A crow's nest is a structure in the upper part of the main mast of a ship, used as a lookout. Its position ensures the widest field of view, for lookouts, to spot approaching hazards. Using this metaphorical approach, Isaiah could continue to watch over his friend from a distance. Then, he watched, pondered and hoped to discover a way to help his friend find personal confidence and happiness again.

As he implemented this oceanic-based strategy, he remembered a particularly poignant line from Leonard Cohen’s poem, “Good Advice From Someone Like Me.” 

“If you don’t become the ocean you’ll be seasick every day.” 

This one line of inspiration, from Leonard Cohen’s artistic prose, allowed him to identify and chart a course he knew would lead him toward effectively helping his friend. 

Isaiah’s personal take on this mind-expanding stanza?

“If you expand and become a large enough container, the little ripples that are so easy to complain about, that affect you, won’t bother you anymore,”
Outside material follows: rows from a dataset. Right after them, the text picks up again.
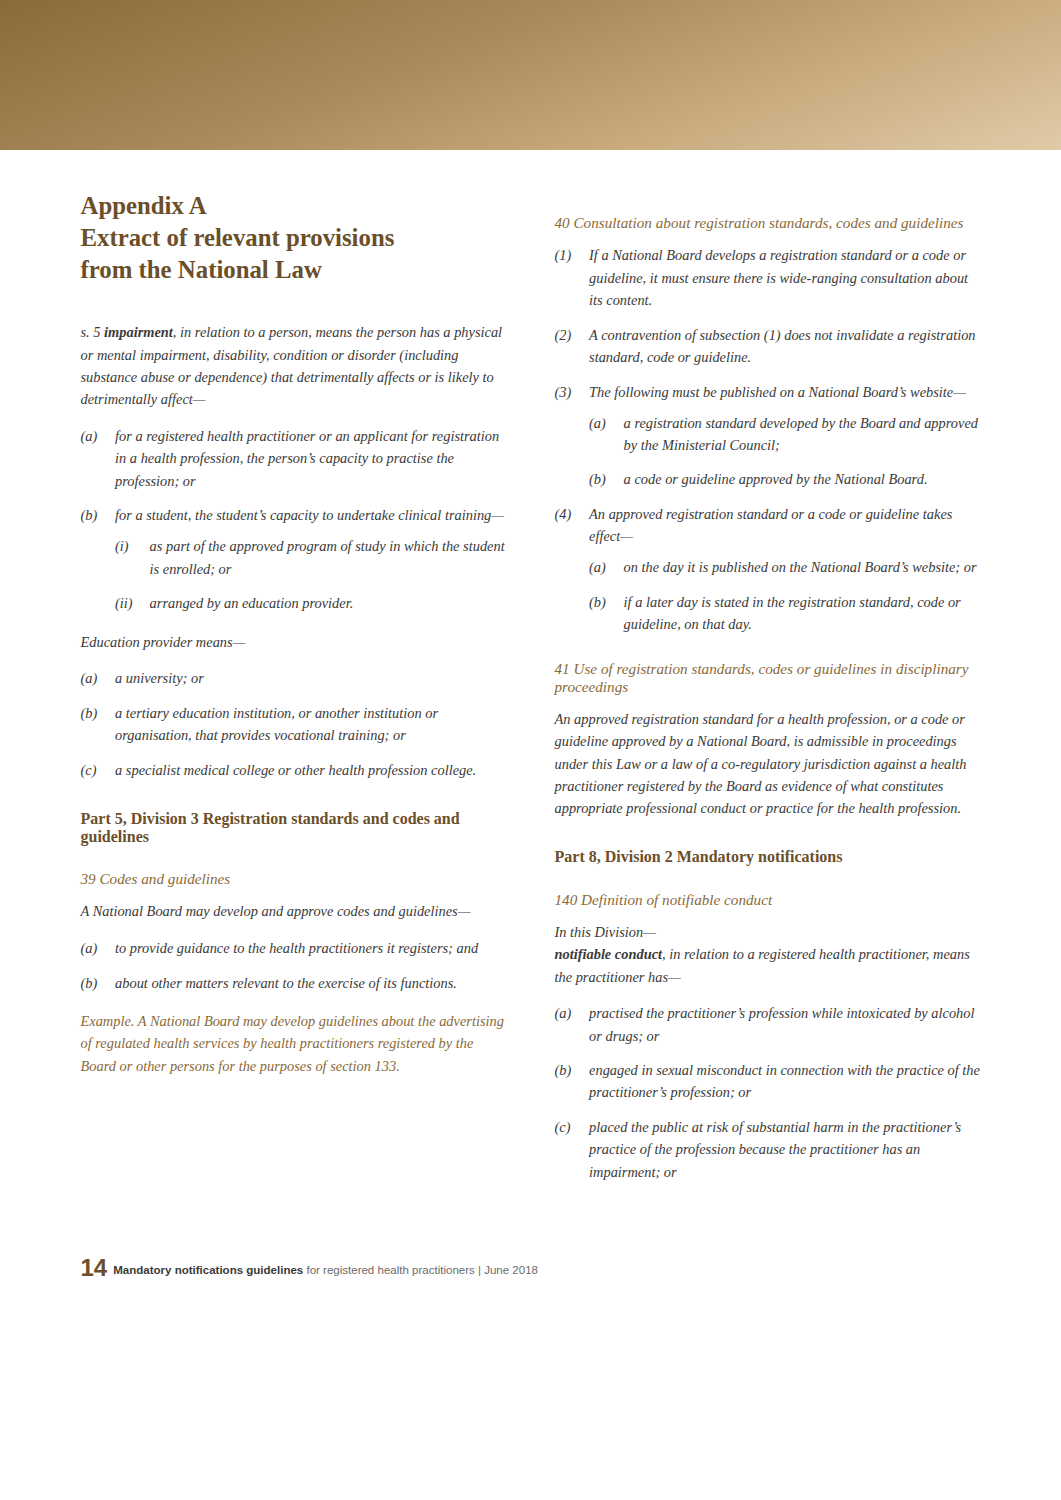Appendix A
Extract of relevant provisions
from the National Law
s. 5 impairment, in relation to a person, means the person has a physical or mental impairment, disability, condition or disorder (including substance abuse or dependence) that detrimentally affects or is likely to detrimentally affect—
(a) for a registered health practitioner or an applicant for registration in a health profession, the person’s capacity to practise the profession; or
(b) for a student, the student’s capacity to undertake clinical training—
(i) as part of the approved program of study in which the student is enrolled; or
(ii) arranged by an education provider.
Education provider means—
(a) a university; or
(b) a tertiary education institution, or another institution or organisation, that provides vocational training; or
(c) a specialist medical college or other health profession college.
Part 5, Division 3 Registration standards and codes and guidelines
39 Codes and guidelines
A National Board may develop and approve codes and guidelines—
(a) to provide guidance to the health practitioners it registers; and
(b) about other matters relevant to the exercise of its functions.
Example. A National Board may develop guidelines about the advertising of regulated health services by health practitioners registered by the Board or other persons for the purposes of section 133.
40 Consultation about registration standards, codes and guidelines
(1) If a National Board develops a registration standard or a code or guideline, it must ensure there is wide-ranging consultation about its content.
(2) A contravention of subsection (1) does not invalidate a registration standard, code or guideline.
(3) The following must be published on a National Board’s website—
(a) a registration standard developed by the Board and approved by the Ministerial Council;
(b) a code or guideline approved by the National Board.
(4) An approved registration standard or a code or guideline takes effect—
(a) on the day it is published on the National Board’s website; or
(b) if a later day is stated in the registration standard, code or guideline, on that day.
41 Use of registration standards, codes or guidelines in disciplinary proceedings
An approved registration standard for a health profession, or a code or guideline approved by a National Board, is admissible in proceedings under this Law or a law of a co-regulatory jurisdiction against a health practitioner registered by the Board as evidence of what constitutes appropriate professional conduct or practice for the health profession.
Part 8, Division 2 Mandatory notifications
140 Definition of notifiable conduct
In this Division—
notifiable conduct, in relation to a registered health practitioner, means the practitioner has—
(a) practised the practitioner’s profession while intoxicated by alcohol or drugs; or
(b) engaged in sexual misconduct in connection with the practice of the practitioner’s profession; or
(c) placed the public at risk of substantial harm in the practitioner’s practice of the profession because the practitioner has an impairment; or
14 Mandatory notifications guidelines for registered health practitioners | June 2018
From that point on, he worked to put himself in his friend’s shoes. He did the mental and emotional work to begin to see the world, as if through her eyes. To see his friend’s challenges and absorb them. Later, he would say that this practice turned out to be a “personal exercise of expansion,” increasing the size of his own ocean, until it was large enough to soften the waves decomposing the periphery of a good friend’s self-assurance. 

“Because,” he explained, “If I focus on my troubles alone, I’m living alone. But, if I’m helping with hers, we’re succeeding together.”